Divisão da gorjeta entre salão, cozinha e caixa

Por · Revisão: Rafael Toledo · Atualizado em 2026-08-06 · 1 fonte oficial verificada

Quem trabalha na cozinha ou no caixa costuma ouvir que a gorjeta é do salão. Quem está no salão costuma ouvir que precisa dividir com todo mundo. As duas afirmações podem estar certas ou erradas — porque, no desenho legal atual, quem define o critério é a negociação coletiva da categoria.

O ponto de partida: o que a lei define

A CLT considera gorjeta não só a importância espontaneamente dada pelo cliente ao empregado, como também o valor cobrado pela empresa, como serviço ou adicional, a qualquer título, e destinado à distribuição aos empregados. E estabelece que a remuneração do empregado compreende, além do salário, as gorjetas que receber.

Repare no plural: destinado à distribuição aos empregados. A lei não restringe a destinação a uma função específica, o que abre espaço para que o rateio alcance também os setores de apoio.

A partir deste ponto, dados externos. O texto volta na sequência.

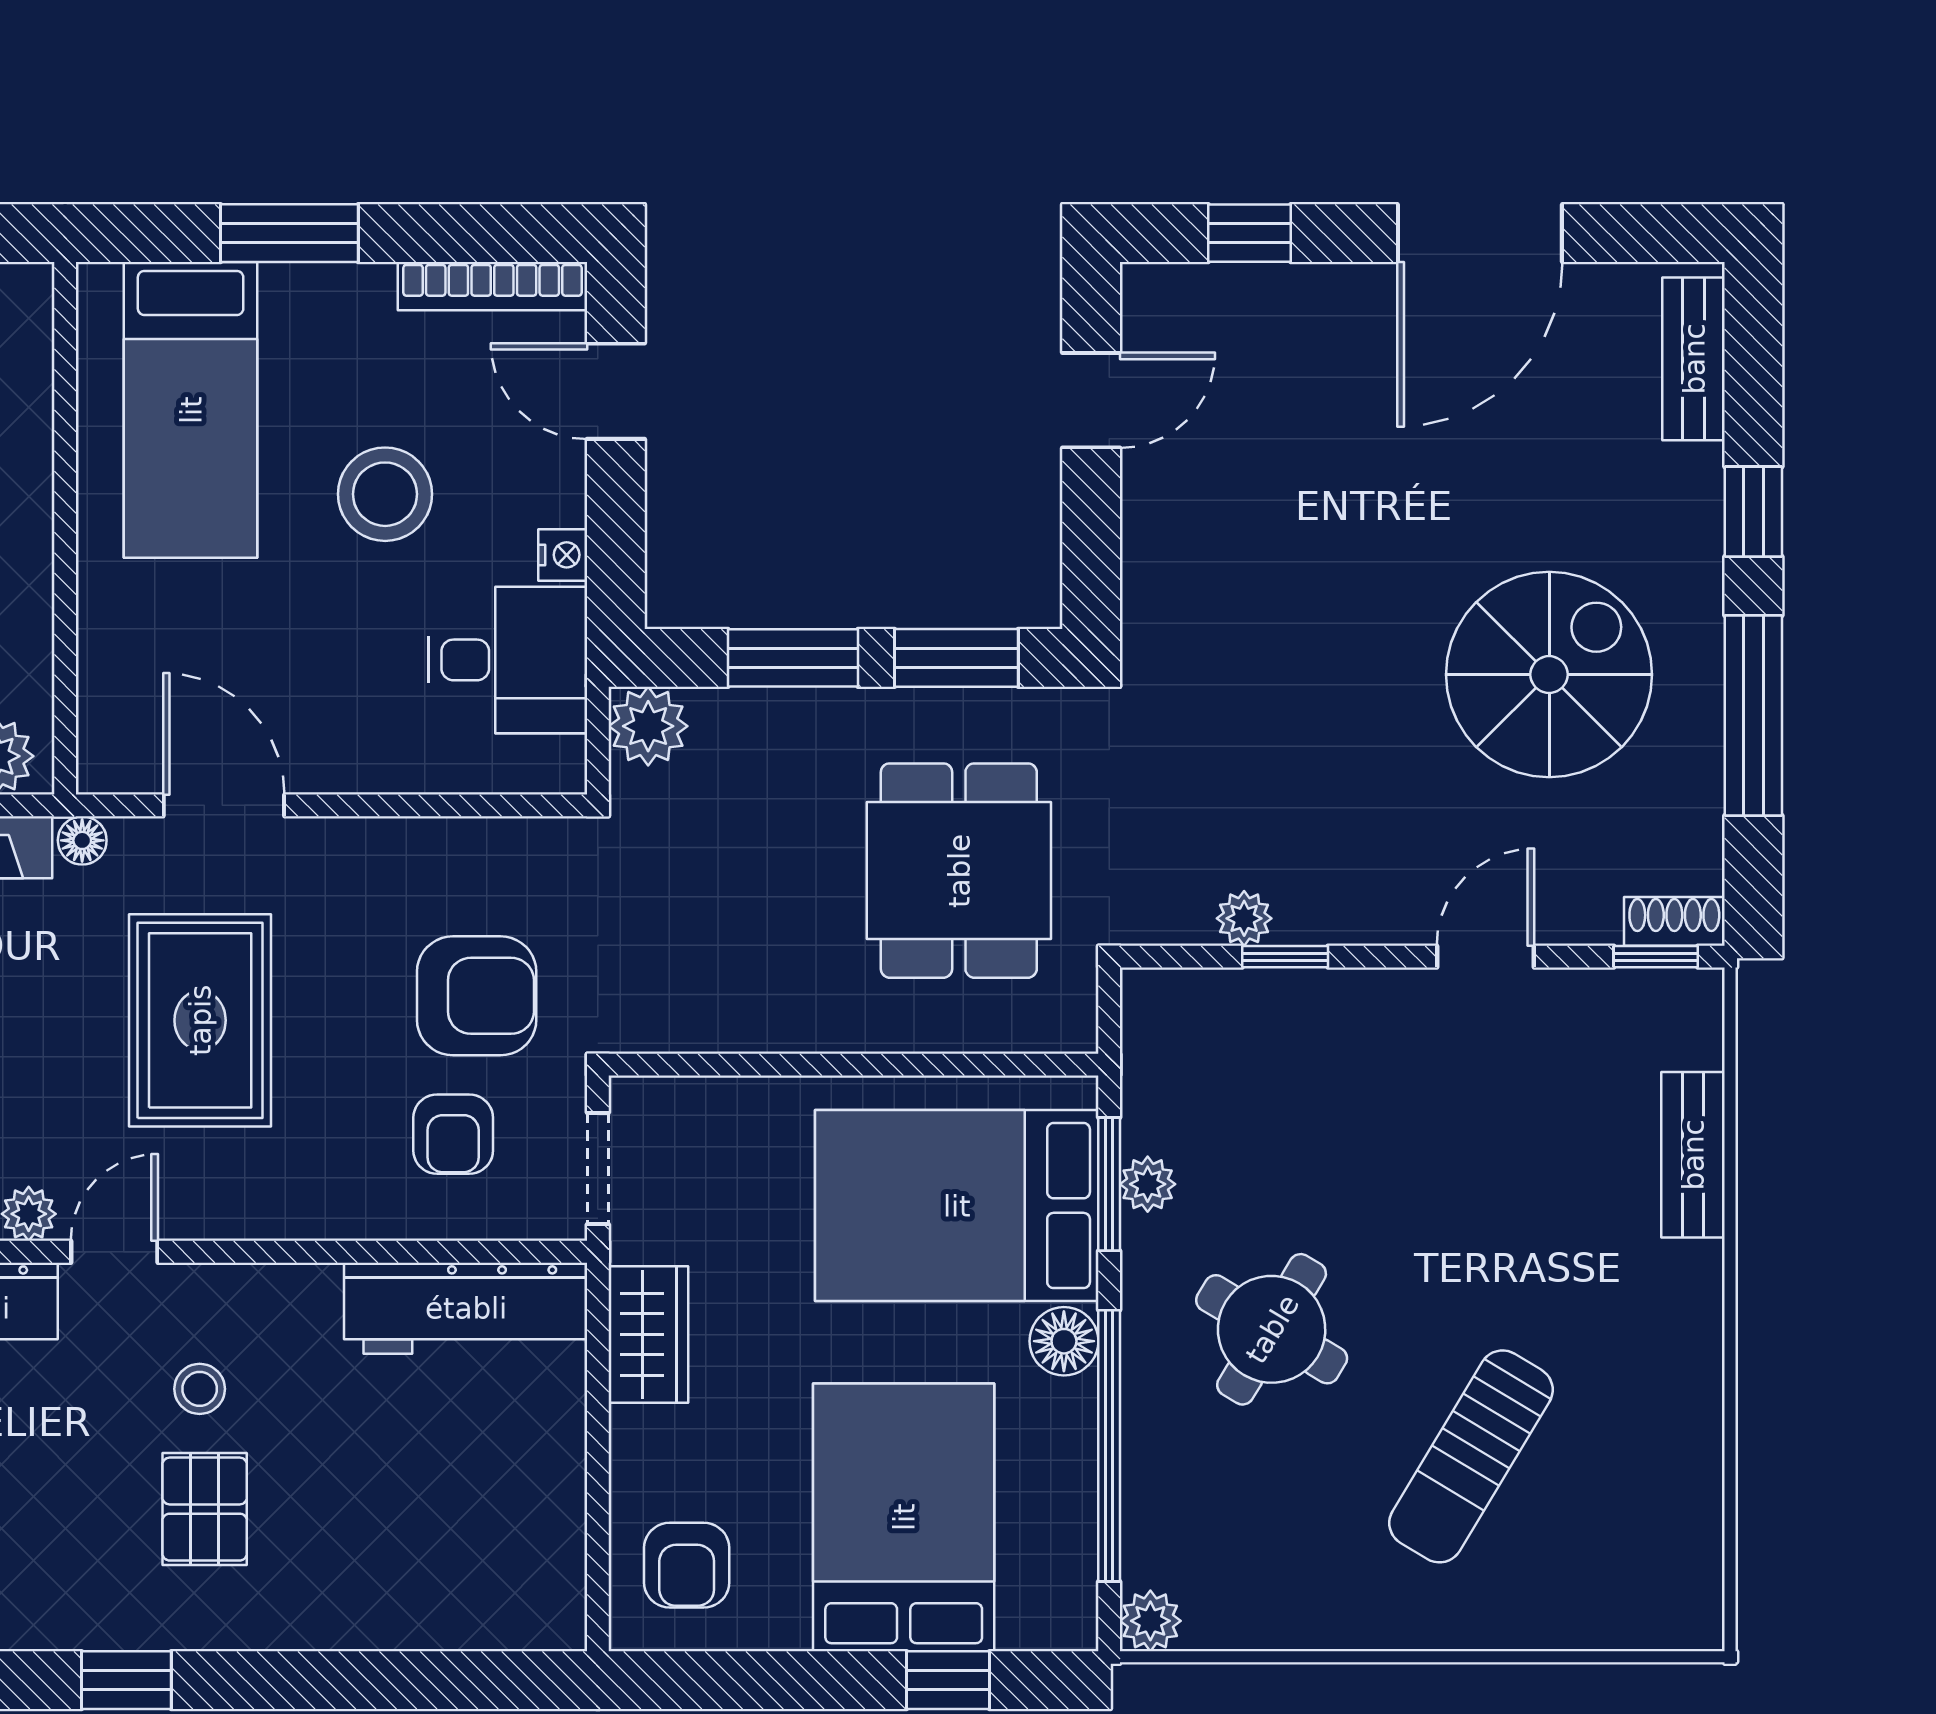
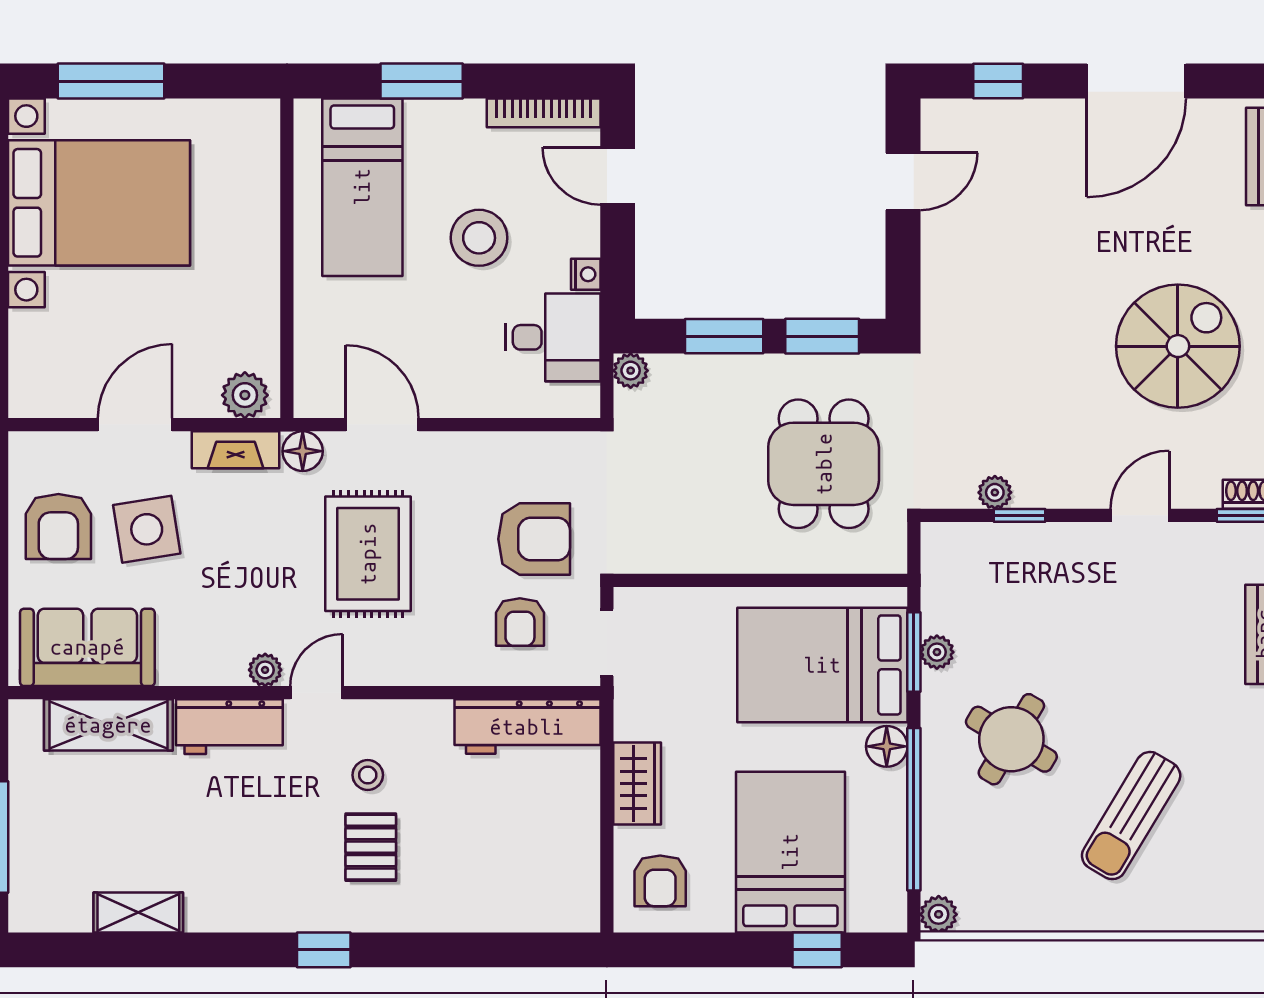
plant: (648, 726) -> (631, 371), width x0.73, depth x0.73
floor lamp: (82, 840) -> (303, 451), width x1.37, depth x1.37
wardrobe: (648, 1334) -> (637, 783), moved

Onde está a regra de rateio hoje

A Lei nº 13.419/2017 alterou a CLT justamente para disciplinar o rateio, entre empregados, da cobrança adicional sobre as despesas em bares, restaurantes, hotéis, motéis e estabelecimentos similares. Poucos meses depois, a reforma trabalhista reescreveu o mesmo artigo, e o texto consolidado atual da CLT preserva a definição de gorjeta sem as regras detalhadas de rateio, percentuais de retenção, assembleia e comitê que aquela lei havia criado.

O art. 611-A da CLT, por sua vez, coloca a remuneração por produtividade, incluídas as gorjetas percebidas pelo empregado, entre as matérias em que a convenção e o acordo coletivo prevalecem sobre a lei. É por isso que a resposta prática está no instrumento coletivo da categoria.

Passo a passo para verificar o seu caso

Quando não há cláusula coletiva

Na ausência de previsão coletiva, o critério praticado pela empresa precisa ao menos ser transparente, uniforme e conhecido pelos empregados. Rateio informal, alterado a cada mês e sem prestação de contas, é o cenário que mais gera conflito.

Nesses casos, a via mais eficaz costuma ser coletiva: provocar o sindicato para negociar cláusula específica resolve para todos e evita disputas individuais repetitivas. A fiscalização do trabalho, pelos canais do Ministério do Trabalho e Emprego, recebe denúncias sobre irregularidades no repasse, e o Ministério Público do Trabalho pode atuar quando a prática atinge todo o estabelecimento. Para orientação gratuita, o sindicato da categoria e a Defensoria Pública da União, quando preenchidos os requisitos, prestam atendimento.

Perguntas frequentes

Trabalho na cozinha. Tenho direito à cota de gorjeta?

Depende do critério pactuado em norma coletiva ou praticado pelo estabelecimento. A lei destina o valor aos empregados, sem restringir a uma função específica.

A empresa pode excluir do rateio quem faltou no mês?

Critérios de proporcionalidade por dias trabalhados são comuns e admissíveis, desde que previstos de forma transparente e aplicados de maneira uniforme.